Small RNA-seq analysis pipeline XICRA

gene_x 0 like s 254 view s

Tags: pipeline

https://github.com/cougarlj/COMPSRA/issues/18

https://github.com/HCGB-IGTP/XICRA

XICRA_pipeline

  • This pipeline is designed to take paired end reads in fastq format, trim adapters and low-quality base pairs positions, and merge read pairs (R1 & R2) that overlap.
  • A mapping step to the reference genome (user defined) assigns joined reads to all major RNA biotypes including miRNA and isomiRs, tRNA fragments (tRFs) and piwi associated RNAs (piRNAs).
  • Then, XICRA produces a miRNA analysis at the isomiR level using joined reads, with several choices of software that can be selected by the user with standardized output.
  • Results are generated for each sample, analyzed and summarized for all samples in a single expression matrix.
  • This information can be processed at the miRNA or isomiR level (single sequence) but also summarizing for each isomiR variant type.
  • Statistical summaries can be easily accessed using the accompanied R package XICRA.stats (https://github.com/HCGB-IGTP/XICRA.stats).
  • Although the pipeline is designed to take paired-end reads, it also accepts single-end reads.
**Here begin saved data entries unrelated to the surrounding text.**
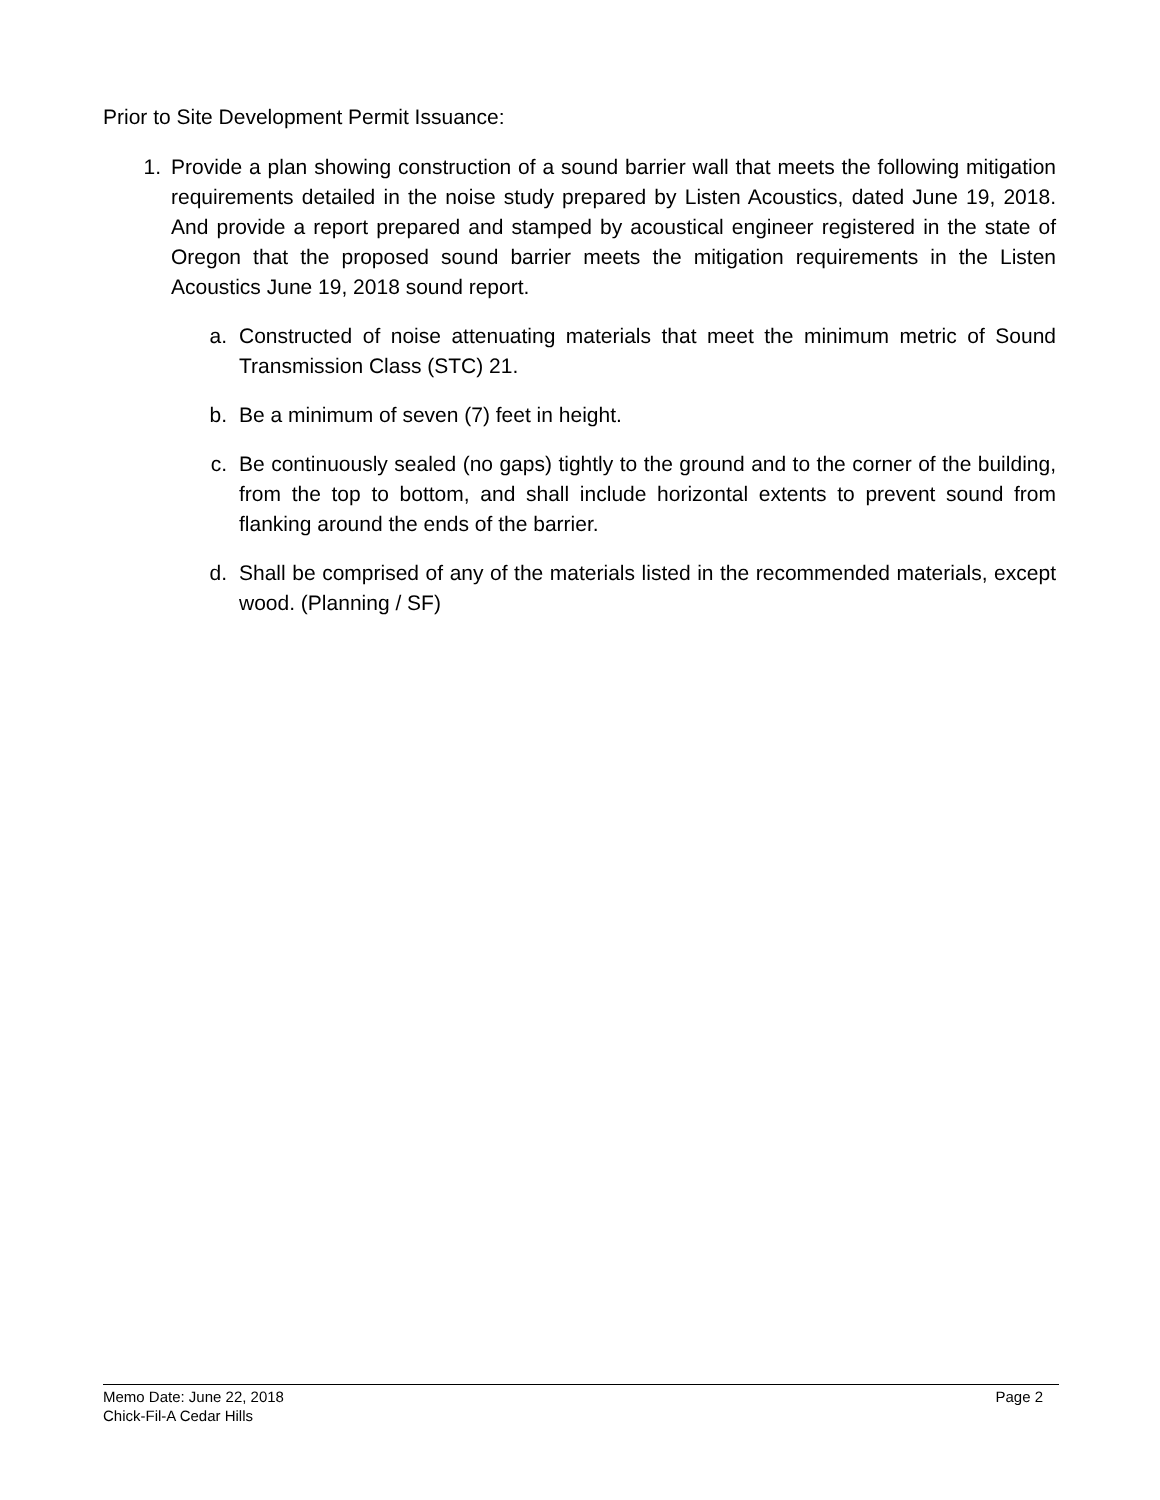Prior to Site Development Permit Issuance:
1. Provide a plan showing construction of a sound barrier wall that meets the following mitigation requirements detailed in the noise study prepared by Listen Acoustics, dated June 19, 2018. And provide a report prepared and stamped by acoustical engineer registered in the state of Oregon that the proposed sound barrier meets the mitigation requirements in the Listen Acoustics June 19, 2018 sound report.
a. Constructed of noise attenuating materials that meet the minimum metric of Sound Transmission Class (STC) 21.
b. Be a minimum of seven (7) feet in height.
c. Be continuously sealed (no gaps) tightly to the ground and to the corner of the building, from the top to bottom, and shall include horizontal extents to prevent sound from flanking around the ends of the barrier.
d. Shall be comprised of any of the materials listed in the recommended materials, except wood. (Planning / SF)
Memo Date: June 22, 2018 Page 2
Chick-Fil-A Cedar Hills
  • XICRA uses cutadapt [30] for the adapter trimming analysis.

  • Default trimming preset parameter settings are: to keep all reads regardless of whether the adapter is found or not, a 10% maximum adapter matching error rate (mismatches, insertions and deletions), and a 3 bp minimum overlap length.
  • User must provide specific adapter sequences for the trimming analysis.
  • An optional previous quality checking step can be performed for each sample using FastQC [31] before the trimming analysis.
  • Results are summarized for all samples using MultiQC software [32].
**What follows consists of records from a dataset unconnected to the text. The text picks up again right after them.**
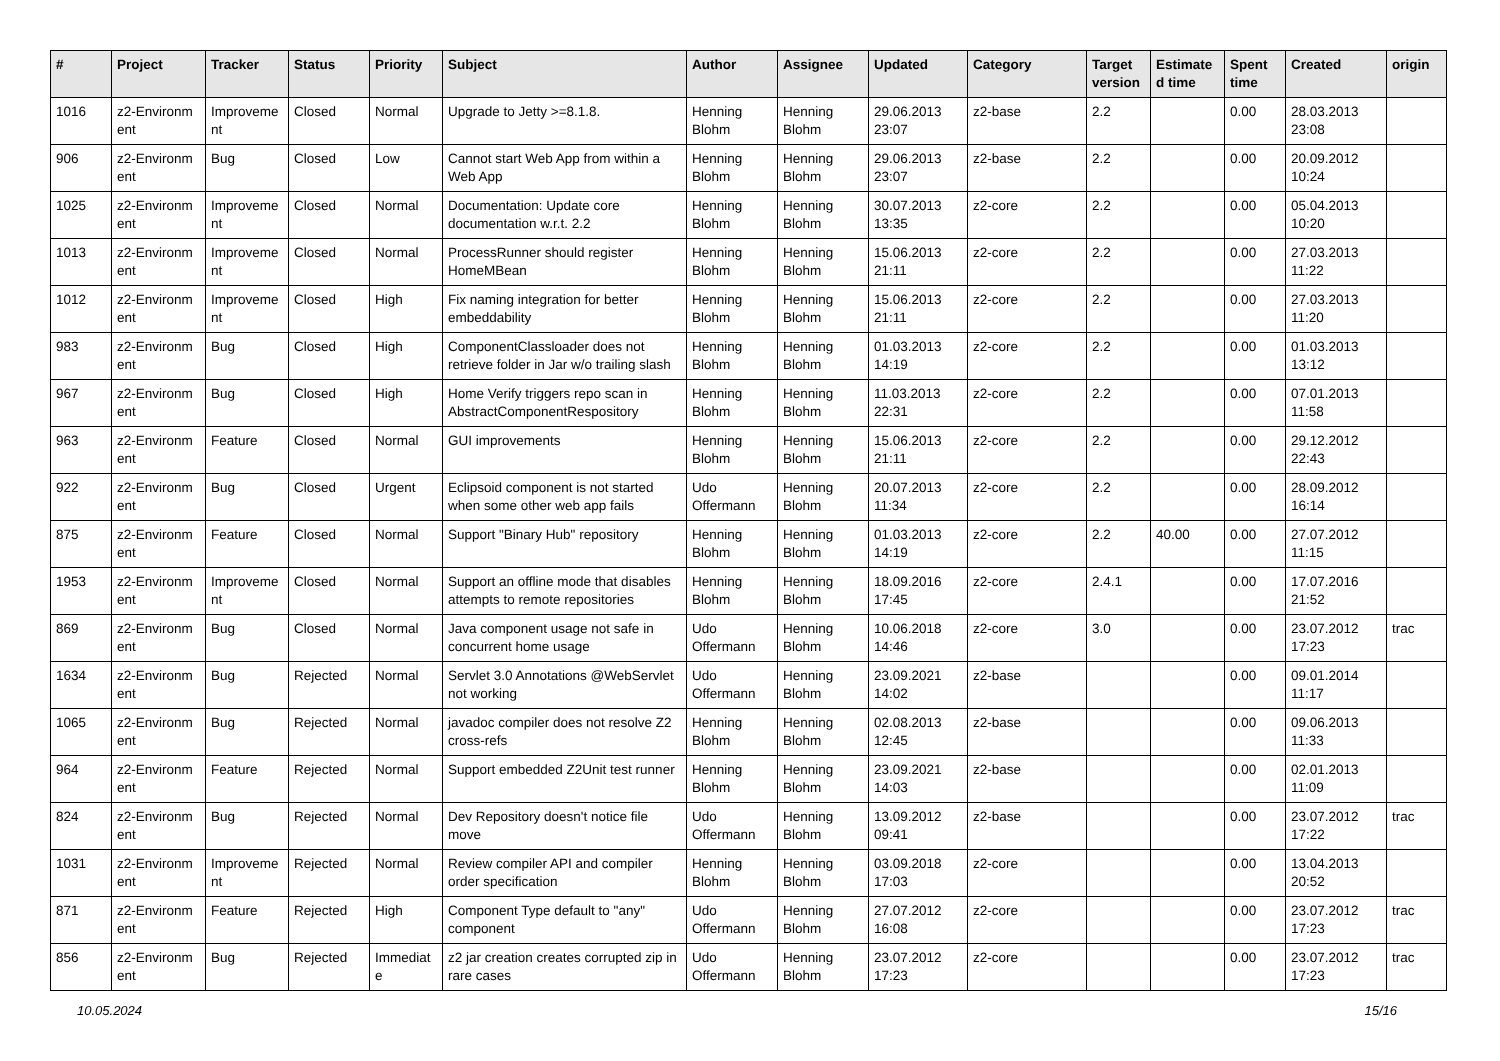| # | Project | Tracker | Status | Priority | Subject | Author | Assignee | Updated | Category | Target version | Estimate d time | Spent time | Created | origin |
| --- | --- | --- | --- | --- | --- | --- | --- | --- | --- | --- | --- | --- | --- | --- |
| 1016 | z2-Environm ent | Improveme nt | Closed | Normal | Upgrade to Jetty >=8.1.8. | Henning Blohm | Henning Blohm | 29.06.2013 23:07 | z2-base | 2.2 | | 0.00 | 28.03.2013 23:08 | |
| 906 | z2-Environm ent | Bug | Closed | Low | Cannot start Web App from within a Web App | Henning Blohm | Henning Blohm | 29.06.2013 23:07 | z2-base | 2.2 | | 0.00 | 20.09.2012 10:24 | |
| 1025 | z2-Environm ent | Improveme nt | Closed | Normal | Documentation: Update core documentation w.r.t. 2.2 | Henning Blohm | Henning Blohm | 30.07.2013 13:35 | z2-core | 2.2 | | 0.00 | 05.04.2013 10:20 | |
| 1013 | z2-Environm ent | Improveme nt | Closed | Normal | ProcessRunner should register HomeMBean | Henning Blohm | Henning Blohm | 15.06.2013 21:11 | z2-core | 2.2 | | 0.00 | 27.03.2013 11:22 | |
| 1012 | z2-Environm ent | Improveme nt | Closed | High | Fix naming integration for better embeddability | Henning Blohm | Henning Blohm | 15.06.2013 21:11 | z2-core | 2.2 | | 0.00 | 27.03.2013 11:20 | |
| 983 | z2-Environm ent | Bug | Closed | High | ComponentClassloader does not retrieve folder in Jar w/o trailing slash | Henning Blohm | Henning Blohm | 01.03.2013 14:19 | z2-core | 2.2 | | 0.00 | 01.03.2013 13:12 | |
| 967 | z2-Environm ent | Bug | Closed | High | Home Verify triggers repo scan in AbstractComponentRespository | Henning Blohm | Henning Blohm | 11.03.2013 22:31 | z2-core | 2.2 | | 0.00 | 07.01.2013 11:58 | |
| 963 | z2-Environm ent | Feature | Closed | Normal | GUI improvements | Henning Blohm | Henning Blohm | 15.06.2013 21:11 | z2-core | 2.2 | | 0.00 | 29.12.2012 22:43 | |
| 922 | z2-Environm ent | Bug | Closed | Urgent | Eclipsoid component is not started when some other web app fails | Udo Offermann | Henning Blohm | 20.07.2013 11:34 | z2-core | 2.2 | | 0.00 | 28.09.2012 16:14 | |
| 875 | z2-Environm ent | Feature | Closed | Normal | Support "Binary Hub" repository | Henning Blohm | Henning Blohm | 01.03.2013 14:19 | z2-core | 2.2 | 40.00 | 0.00 | 27.07.2012 11:15 | |
| 1953 | z2-Environm ent | Improveme nt | Closed | Normal | Support an offline mode that disables attempts to remote repositories | Henning Blohm | Henning Blohm | 18.09.2016 17:45 | z2-core | 2.4.1 | | 0.00 | 17.07.2016 21:52 | |
| 869 | z2-Environm ent | Bug | Closed | Normal | Java component usage not safe in concurrent home usage | Udo Offermann | Henning Blohm | 10.06.2018 14:46 | z2-core | 3.0 | | 0.00 | 23.07.2012 17:23 | trac |
| 1634 | z2-Environm ent | Bug | Rejected | Normal | Servlet 3.0 Annotations @WebServlet not working | Udo Offermann | Henning Blohm | 23.09.2021 14:02 | z2-base | | | 0.00 | 09.01.2014 11:17 | |
| 1065 | z2-Environm ent | Bug | Rejected | Normal | javadoc compiler does not resolve Z2 cross-refs | Henning Blohm | Henning Blohm | 02.08.2013 12:45 | z2-base | | | 0.00 | 09.06.2013 11:33 | |
| 964 | z2-Environm ent | Feature | Rejected | Normal | Support embedded Z2Unit test runner | Henning Blohm | Henning Blohm | 23.09.2021 14:03 | z2-base | | | 0.00 | 02.01.2013 11:09 | |
| 824 | z2-Environm ent | Bug | Rejected | Normal | Dev Repository doesn't notice file move | Udo Offermann | Henning Blohm | 13.09.2012 09:41 | z2-base | | | 0.00 | 23.07.2012 17:22 | trac |
| 1031 | z2-Environm ent | Improveme nt | Rejected | Normal | Review compiler API and compiler order specification | Henning Blohm | Henning Blohm | 03.09.2018 17:03 | z2-core | | | 0.00 | 13.04.2013 20:52 | |
| 871 | z2-Environm ent | Feature | Rejected | High | Component Type default to "any" component | Udo Offermann | Henning Blohm | 27.07.2012 16:08 | z2-core | | | 0.00 | 23.07.2012 17:23 | trac |
| 856 | z2-Environm ent | Bug | Rejected | Immediat e | z2 jar creation creates corrupted zip in rare cases | Udo Offermann | Henning Blohm | 23.07.2012 17:23 | z2-core | | | 0.00 | 23.07.2012 17:23 | trac |
10.05.2024 15/16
  • Once all reads are adapter trimmed, the tool uses fastq-join from ea-utils [33] to join the two PE reads, if provided, on the overlapping ends.

  • Apart from the joined reads, this tool also generates two files with the R1 and R2 reads that cannot be joined.
  • As a default the minimum overlap is set to 6 bp and the maximum allowed difference for the reads to be joined is set to 0% to retain 100% matching read pairs ensuring high quality sequencing information.
  • Parameters can be modified using the different options provided.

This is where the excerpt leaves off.